*RECORDS PROVIDED:*

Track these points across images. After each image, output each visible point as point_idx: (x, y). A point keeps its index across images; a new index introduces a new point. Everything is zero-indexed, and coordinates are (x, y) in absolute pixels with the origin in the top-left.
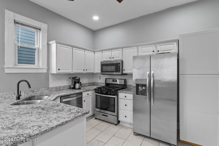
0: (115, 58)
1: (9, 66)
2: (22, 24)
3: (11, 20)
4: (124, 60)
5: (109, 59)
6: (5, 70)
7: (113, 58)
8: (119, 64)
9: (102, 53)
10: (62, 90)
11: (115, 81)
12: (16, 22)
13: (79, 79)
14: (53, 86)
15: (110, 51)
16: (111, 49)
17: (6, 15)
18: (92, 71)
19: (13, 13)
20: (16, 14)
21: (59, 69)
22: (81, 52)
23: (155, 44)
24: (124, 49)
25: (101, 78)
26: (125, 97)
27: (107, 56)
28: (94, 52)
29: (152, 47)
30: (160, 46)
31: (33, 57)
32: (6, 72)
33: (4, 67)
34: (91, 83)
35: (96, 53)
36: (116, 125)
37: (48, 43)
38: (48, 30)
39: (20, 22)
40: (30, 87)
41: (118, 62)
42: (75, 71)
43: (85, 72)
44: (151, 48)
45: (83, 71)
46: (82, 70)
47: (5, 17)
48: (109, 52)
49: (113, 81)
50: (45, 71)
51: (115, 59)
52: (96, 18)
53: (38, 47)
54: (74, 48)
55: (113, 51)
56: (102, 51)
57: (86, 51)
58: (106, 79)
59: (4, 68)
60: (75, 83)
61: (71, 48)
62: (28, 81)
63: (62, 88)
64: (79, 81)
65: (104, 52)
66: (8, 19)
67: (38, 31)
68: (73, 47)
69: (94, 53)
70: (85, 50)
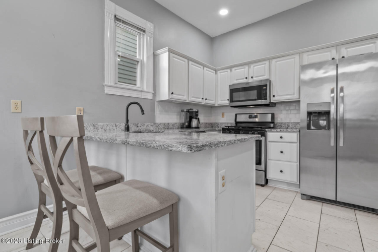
0: (256, 77)
1: (109, 84)
2: (124, 22)
3: (112, 14)
4: (272, 79)
5: (245, 81)
6: (106, 88)
7: (252, 77)
8: (266, 86)
9: (231, 71)
10: (171, 128)
11: (253, 118)
12: (117, 19)
13: (197, 112)
14: (161, 122)
15: (247, 67)
16: (248, 64)
17: (106, 7)
18: (213, 102)
19: (114, 4)
20: (117, 6)
21: (172, 93)
22: (199, 69)
23: (336, 46)
24: (274, 61)
25: (225, 115)
26: (281, 137)
27: (240, 77)
28: (216, 71)
29: (330, 51)
30: (346, 48)
31: (134, 74)
32: (106, 92)
33: (104, 84)
34: (209, 124)
35: (219, 72)
36: (262, 186)
37: (154, 53)
38: (154, 32)
39: (122, 19)
40: (143, 112)
41: (263, 83)
42: (192, 99)
43: (203, 102)
44: (328, 53)
45: (201, 99)
46: (199, 98)
47: (105, 10)
48: (245, 68)
49: (250, 117)
50: (150, 96)
51: (255, 79)
52: (224, 12)
53: (142, 58)
54: (190, 62)
55: (252, 66)
56: (231, 68)
57: (205, 68)
58: (236, 115)
59: (103, 86)
60: (191, 118)
61: (186, 60)
62: (141, 104)
63: (171, 126)
64: (197, 115)
65: (233, 69)
66: (108, 13)
67: (142, 33)
68: (189, 59)
69: (216, 73)
70: (204, 66)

*ASSIGNMENT:* Pictures excluded, repeat the material above from its first line through the line containing "69: (94, 53)", both included.

*ANSWER BELOW:*
Track these points across images. After each image, output each visible point as point_idx: (x, y). A point keeps its index across images; a new index introduces a new point. Everything is zero-indexed, and coordinates are (x, y) in absolute pixels with the origin in the top-left.
0: (115, 58)
1: (9, 66)
2: (22, 24)
3: (11, 20)
4: (124, 60)
5: (109, 59)
6: (5, 70)
7: (113, 58)
8: (119, 64)
9: (102, 53)
10: (62, 90)
11: (115, 81)
12: (16, 22)
13: (79, 79)
14: (53, 86)
15: (110, 51)
16: (111, 49)
17: (6, 15)
18: (92, 71)
19: (13, 13)
20: (16, 14)
21: (59, 69)
22: (81, 52)
23: (155, 44)
24: (124, 49)
25: (101, 78)
26: (125, 97)
27: (107, 56)
28: (94, 52)
29: (152, 47)
30: (160, 46)
31: (33, 57)
32: (6, 72)
33: (4, 67)
34: (91, 83)
35: (96, 53)
36: (116, 125)
37: (48, 43)
38: (48, 30)
39: (20, 22)
40: (30, 87)
41: (118, 62)
42: (75, 71)
43: (85, 72)
44: (151, 48)
45: (83, 71)
46: (82, 70)
47: (5, 17)
48: (109, 52)
49: (113, 81)
50: (45, 71)
51: (115, 59)
52: (96, 18)
53: (38, 47)
54: (74, 48)
55: (113, 51)
56: (102, 51)
57: (86, 51)
58: (106, 79)
59: (4, 68)
60: (75, 83)
61: (71, 48)
62: (28, 81)
63: (62, 88)
64: (79, 81)
65: (104, 52)
66: (8, 19)
67: (38, 31)
68: (73, 47)
69: (94, 53)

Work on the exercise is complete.